Con Andrea Bosca
Di Cesare Pavese
Nel viaggio alle origini, alla ricerca delle radici dove si nasce e dove si muore, la realtà si fonde con la memoria e una parlata viva e vera si innesta, come fosse una vite nuova, nei tagli freschi della poesia.
“Possibile che a quarant’anni, e con tutto il mondo che ho visto, non sappia ancora che cos’è il mio paese?” Anguilla è tornato da Genova, dall’America, dall’Altrove. Anguilla il bastardo cresciuto garzone, che fattosi uomo ricerca la terra, le piazze, le facce di allora.
Ma il passato si muove. E mai rassicura.

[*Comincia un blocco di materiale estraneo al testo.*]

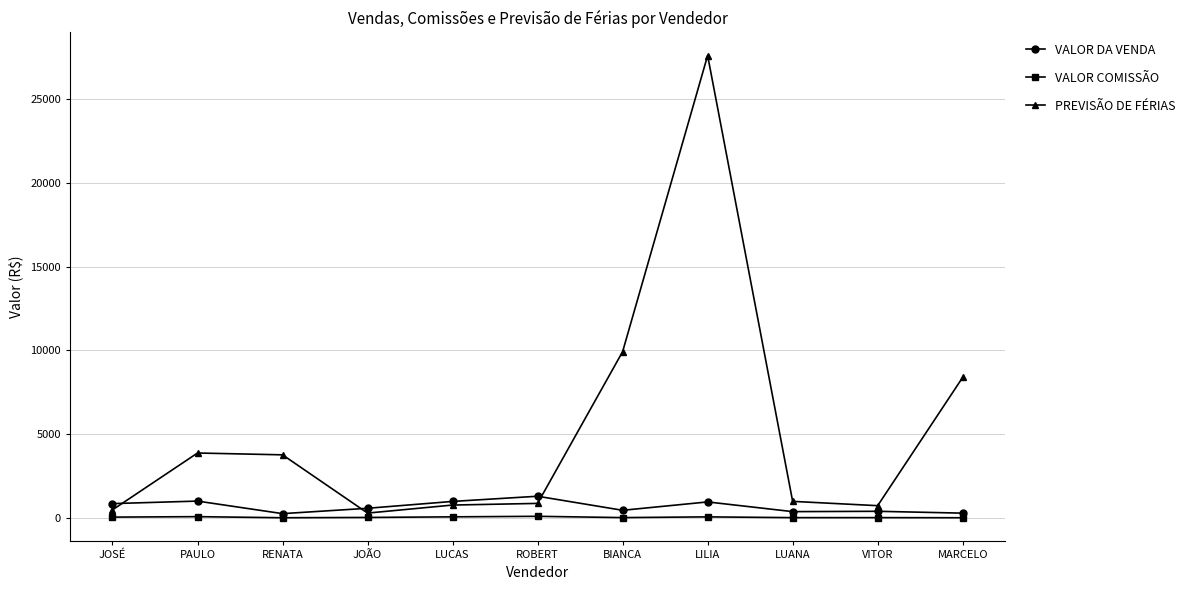

True or false: VALOR COMISSÃO and PREVISÃO DE FÉRIAS intersect in this chart.

False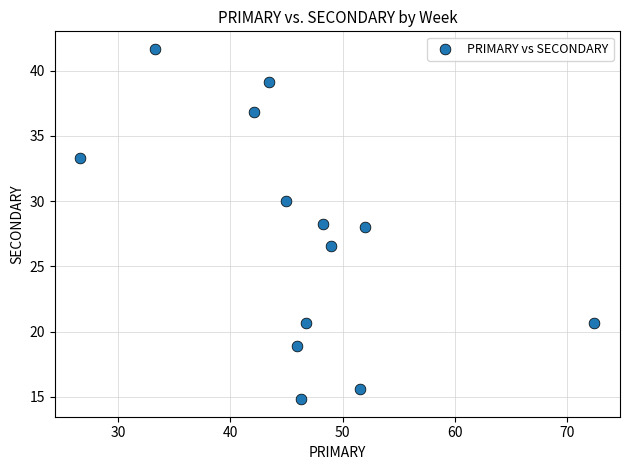

What is the range of X values (max minus min)?

45.7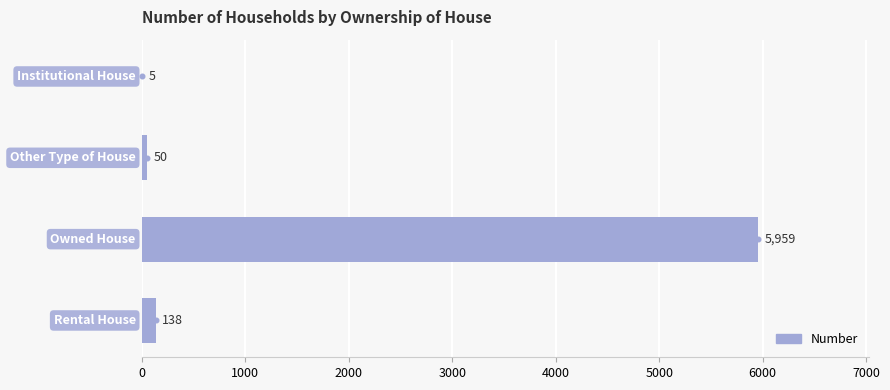

Between 2000 and 0, which is larger?

2000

Perché “tutto è cambiato eppure uguale” a Canelli, sulla Langa e nella valle del Belbo. “E sulle colline il tempo non passa”.
L’intuizione di dare corpo a tre ruoli porta la scena a vivere qui e ora, alla confidenza di Anguilla occhi negli occhi col pubblico e a ad una dinamica in cui i tre personaggi coesistono continuamente, ricreando lo spazio e aprendo la scena ad un controcanto di azioni legate dal filo simbolico dell’immaginazione, proprio come i capitoli di Pavese sono uniti dalla forza lirica della sua scrittura.